C’è un Hitchcock regista, famosissimo. Ma ce n’è anche un altro poco conosciuto, l’Hitchcock scrittore. Eccovi Gas, un brevissimo racconto del maestro del brivido.

Non era mai stata in quella zona di Parigi prima di allora, ne aveva soltanto letto nei romanzi di Duvain e l’aveva vista al teatro del Grand Guignol. Così era questa Montmartre? Quell’orrore in cui il pericolo stava in agguato al riparo della notte, dove anime innocenti perivano senza preavviso, dove un orribile destino attendeva l’incauto, dove l’Apache prosperava. Si muoveva con cautela all’ombra dell’alto muro, guardandosi furtivamente alle spalle per scorgere la minaccia nascosta che poteva seguire i suoi passi. All’improvviso si precipitò in un vicolo, senza curarsi di dove portasse… Muovendosi a tentoni nell’oscurità d’inchiostro con un unico pensiero fisso nella sua mente: sfuggire all’inseguitore… Andò avanti… Oh! Quando sarebbe finito?

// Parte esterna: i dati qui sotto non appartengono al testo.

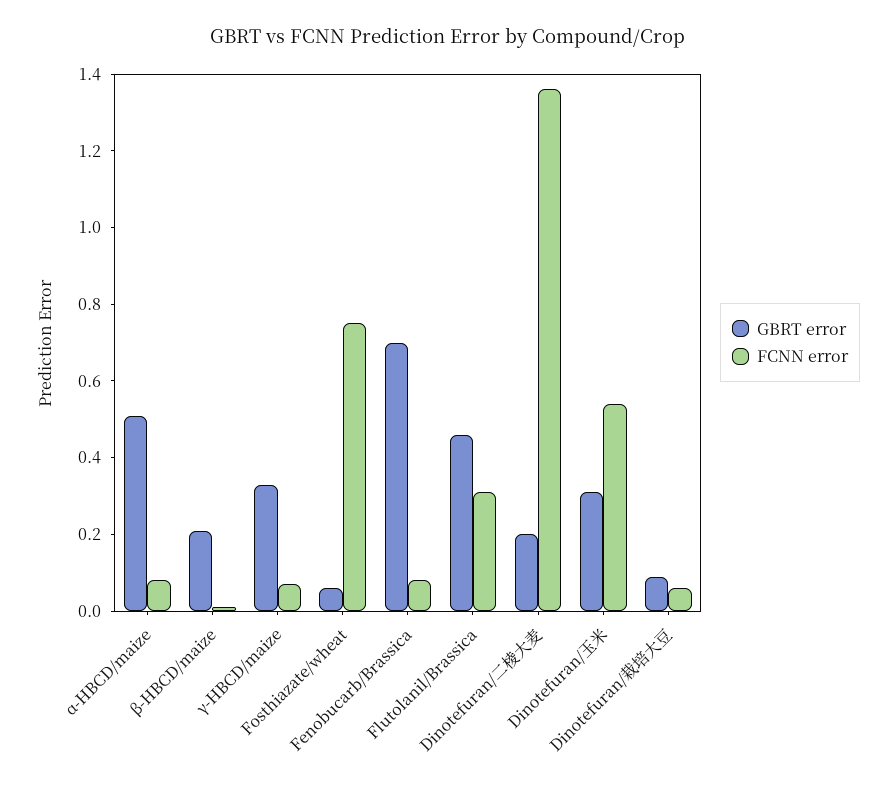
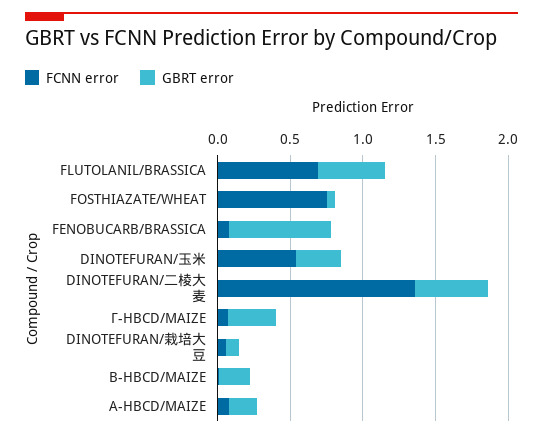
GBRT error, α-HBCD/maize: 0.5 -> 0.2
FCNN error, Flutolanil/Brassica: 0.3 -> 0.7
GBRT error, Dinotefuran/二棱大麦: 0.2 -> 0.5

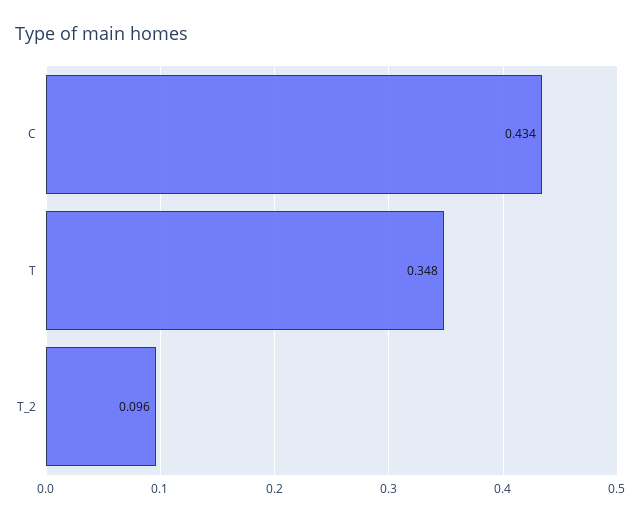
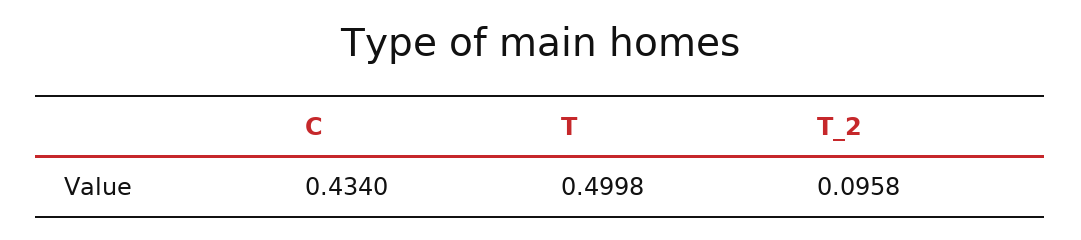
T: 0.348 -> 0.4998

Finalmente un ingresso dal quale una lama di luce si offrì alla sua visione… Lì dentro… Dovunque porti, pensò. La porta si trovava in cima a una rampa di scale… Scale scricchiolanti per l’età, mentre tentava di discenderle… Poi udì risuonare una risata da ubriaco ed ebbe un brivido – di sicuro quello era… No, non quello. Tutto, ma non quello! Raggiunse il fondo delle scale e vide un bar che odorava di malsano, con resti di quelli che furono uomini e donne che partecipavano a un’orgia sfrenata… Poi la videro, una visione di purezza piena di terrore… Meglio essere preda del suo inseguitore, fu il suo unico pensiero fuggevole, mentre la trascinavano per la stanza. I mostri non persero tempo nello stabilire il suo destino. Si sarebbero divisi le sue cose… e lei… Non era questo il cuore di Montmartre? Lei sarebbe stata un premio per i topi. La legarono e la portarono lungo il passaggio scuro, sopra una rampa di scale che dava sul fiume. I ratti di fiume avrebbero festeggiato, dissero. Poi… dondolando il suo corpo avanti e indietro, la gettarono nelle acque scure e turbinose. Scendeva, continuava a scendere, giù. Provava soltanto una sensazione di soffocamento, questa era la morte… poi… “Ho finito, signora”, disse il dentista. “Mi deve mezza corona, grazie”.